> Testo selezionato

Nella strategia dei paesi del Golfo e nella pace con Israele ha un ruolo anche la volontà di isolare l’Iran, dovendo comunque anch’esso fare i conti con il periodo d’oro del fossile.
Le maggiori famiglie indiane hanno già una posizione ad Abu Dhabi e operano in quasi tutti i business, incluso quello di prodotti che possono fare concorrenza a Red Bull. È infatti in lancio una versione indiana del prodotto che promette di non far sentire la fatica e il sonno e che era di casa nei party di Alberto Genovese.
Ma sono la tecnologia, la meccanica, l’alimentare che nel disegno strategico degli Emirati devono crescere non per essere prodotti in loco, ma perché il luogo sia il ponte per essi con l’Asia e in particolare con l’India.
Perché l’India anche per gli Usa?

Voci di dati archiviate

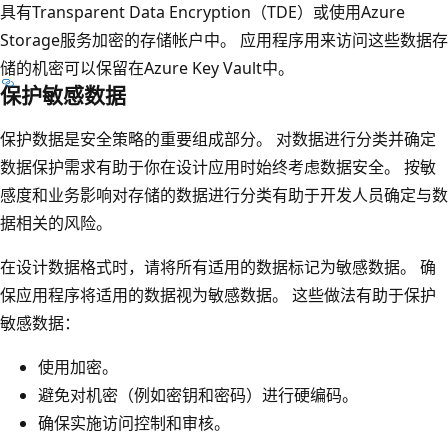
具有Transparent Data Encryption（TDE）或使用Azure
Storage服务加密的存储帐户中。 应用程序用来访问这些数据存
储的机密可以保留在Azure Key Vault中。
保护敏感数据
保护数据是安全策略的重要组成部分。 对数据进行分类并确定
数据保护需求有助于你在设计应用时始终考虑数据安全。 按敏
感度和业务影响对存储的数据进行分类有助于开发人员确定与数
据相关的风险。
在设计数据格式时，请将所有适用的数据标记为敏感数据。 确
保应用程序将适用的数据视为敏感数据。 这些做法有助于保护
敏感数据：
使用加密。
避免对机密（例如密钥和密码）进行硬编码。
确保实施访问控制和审核。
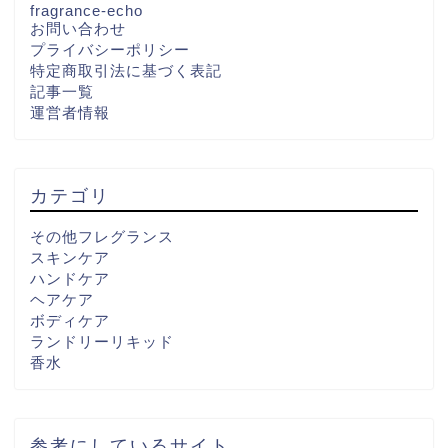
fragrance-echo
お問い合わせ
プライバシーポリシー
特定商取引法に基づく表記
記事一覧
運営者情報
カテゴリ
その他フレグランス
スキンケア
ハンドケア
ヘアケア
ボディケア
ランドリーリキッド
香水
参考にしているサイト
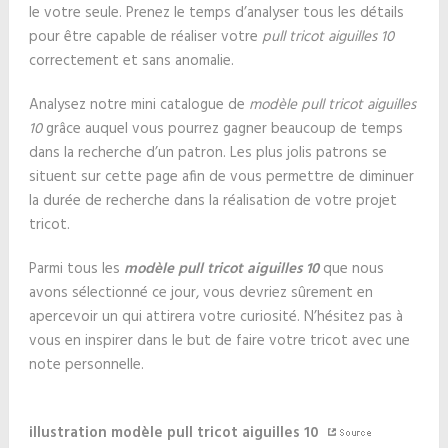
le votre seule. Prenez le temps d’analyser tous les détails
pour être capable de réaliser votre
pull tricot aiguilles 10
correctement et sans anomalie.
Analysez notre mini catalogue de
modèle pull tricot aiguilles
10
grâce auquel vous pourrez gagner beaucoup de temps
dans la recherche d’un patron. Les plus jolis patrons se
situent sur cette page afin de vous permettre de diminuer
la durée de recherche dans la réalisation de votre projet
tricot.
Parmi tous les
modèle pull tricot aiguilles 10
que nous
avons sélectionné ce jour, vous devriez sûrement en
apercevoir un qui attirera votre curiosité. N’hésitez pas à
vous en inspirer dans le but de faire votre tricot avec une
note personnelle.
illustration modèle pull tricot aiguilles 10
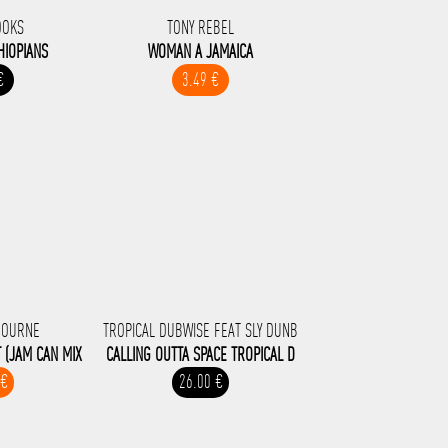
OOKS
TONY REBEL
HIOPIANS
WOMAN A JAMAICA
€
3.49 €
BOURNE
TROPICAL DUBWISE FEAT SLY DUNB
 (JAM CAN MIX
CALLING OUTTA SPACE TROPICAL D
 €
26.00 €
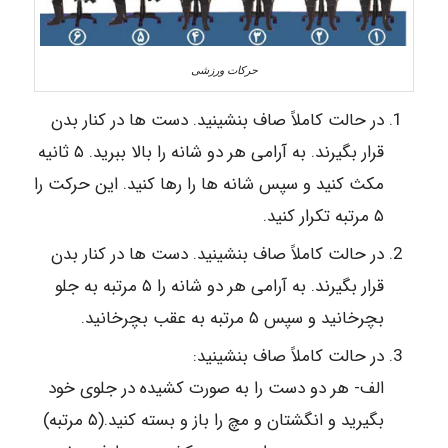
حرکات ورزشی
در حالت کاملاً صاف بنشینید. دست ها در کنار بدن
قرار بگیرند. به آرامی هر دو شانه را بالا ببرید. ۵ ثانیه
مکث کنید و سپس شانه ها را رها کنید. این حرکت را
۵ مرتبه تکرار کنید.
در حالت کاملاً صاف بنشینید. دست ها در کنار بدن
قرار بگیرند. به آرامی هر دو شانه را ۵ مرتبه به جلو
بچرخانید و سپس ۵ مرتبه به عقب بچرخانید.
در حالت کاملاً صاف بنشینید:
الف- هر دو دست را به صورت کشیده در جلوی خود
بگیرید و انگشتان و مچ را باز و بسته کنید.(۵ مرتبه)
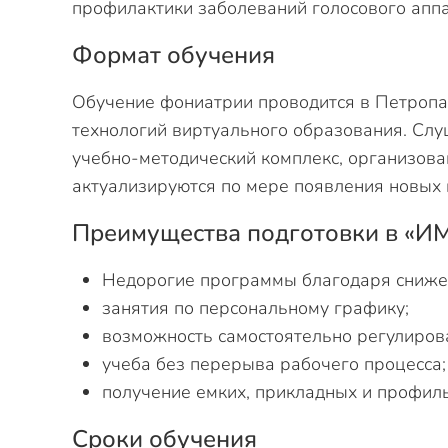
профилактики заболеваний голосового аппа
Формат обучения
Обучение фониатрии проводится в Петропа
технологий виртуального образования. Сл
учебно-методический комплекс, организов
актуализируются по мере появления новых 
Преимущества подготовки в «И
Недорогие программы благодаря сниже
занятия по персональному графику;
возможность самостоятельно регулирова
учеба без перерыва рабочего процесса;
получение емких, прикладных и профил
Сроки обучения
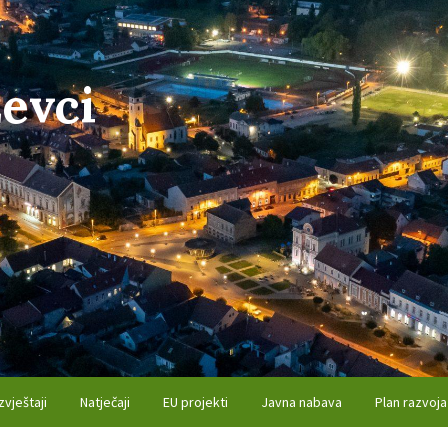
evci
zvještaji
Natječaji
EU projekti
Javna nabava
Plan razvoja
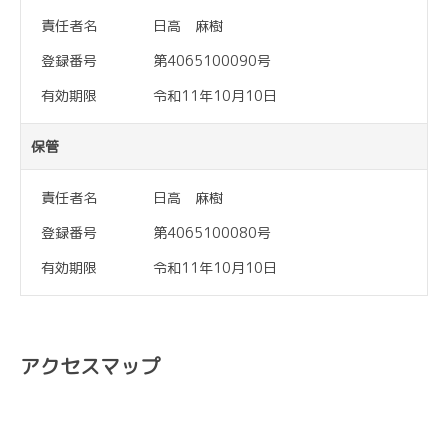
責任者名
日高 麻樹
登録番号
第4065100090号
有効期限
令和11年10月10日
保管
責任者名
日高 麻樹
登録番号
第4065100080号
有効期限
令和11年10月10日
アクセスマップ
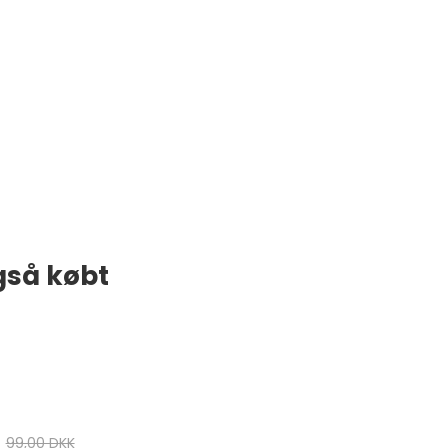
gså købt
99,00 DKK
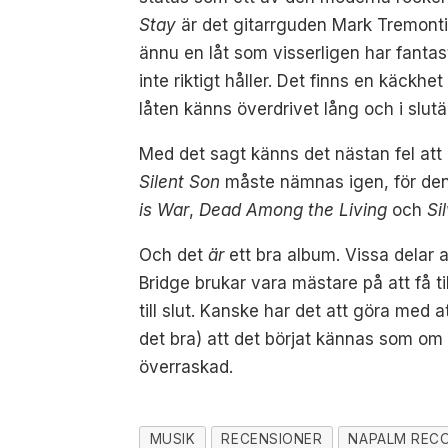
Stay
är det gitarrguden Mark Tremonti 
ännu en låt som visserligen har fantast
inte riktigt håller. Det finns en käck
låten känns överdrivet lång och i slutä
Med det sagt känns det nästan fel att 
Silent Son
måste nämnas igen, för den
is War
,
Dead Among the Living
och
Si
Och det
är
ett bra album. Vissa delar 
Bridge brukar vara mästare på att få t
till slut. Kanske har det att göra med 
det bra) att det börjat kännas som om d
överraskad.
MUSIK
RECENSIONER
NAPALM REC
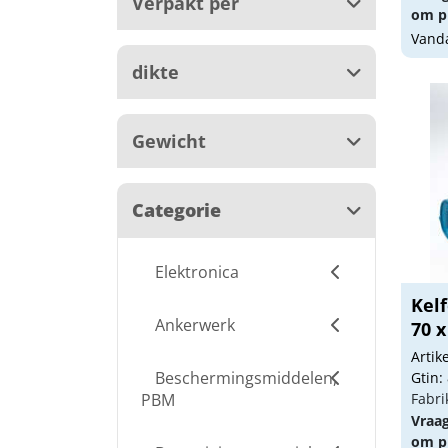
Verpakt per
om pr
Vanda
dikte
Gewicht
Categorie
Elektronica
Kelf
Ankerwerk
70 x
Arti
Beschermingsmiddelen,
Gtin:
PBM
Fabri
Vraa
om pr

> Compiti richiesti
(a) Elenca i settori che, secondo il testo sugli Emirati e il Golfo, devono crescere nel disegno strategico degli Emirati.
(b) Prosegui il testo sugli Emirati e il Golfo a partire dalla sua ultima frase.

> Risposte ai compiti
(a) La tecnologia, la meccanica, l'alimentare.

(b)
Non solo perché c’è una base tecnologica ma perché è il secondo paese al mondo dopo la Cina per numero di abitanti. E anche i ragazzi del liceo sanno che la corsa tecnologica la vince chi ha più persone che usano lo smartphone e che quindi producono più dati fondamentali per sviluppare un’intelligenza artificiale sempre più raffinata. Infatti, in questo momento la Cina sta battendo per le varie forme di tecnologia e di intelligenza artificiale gli Stati Uniti, perché fra i due paesi c’è una differenza di ben 1,1 miliardi di abitanti, avendone gli Usa 300 milioni e la Cina 1,4 miliardi.
Quindi l’India come possibile barriera verso la Cina e come paese per recuperare da parte degli Stati Uniti il gap demografico.
Con gli Emirati che possono essere, per così dire, il software per indirizzare qualsiasi prodotto verso l’Asia.
Ma tutto ciò non sarebbe possibile se non ci fosse nella regione una superpotenza tecnologica e militare come Israele.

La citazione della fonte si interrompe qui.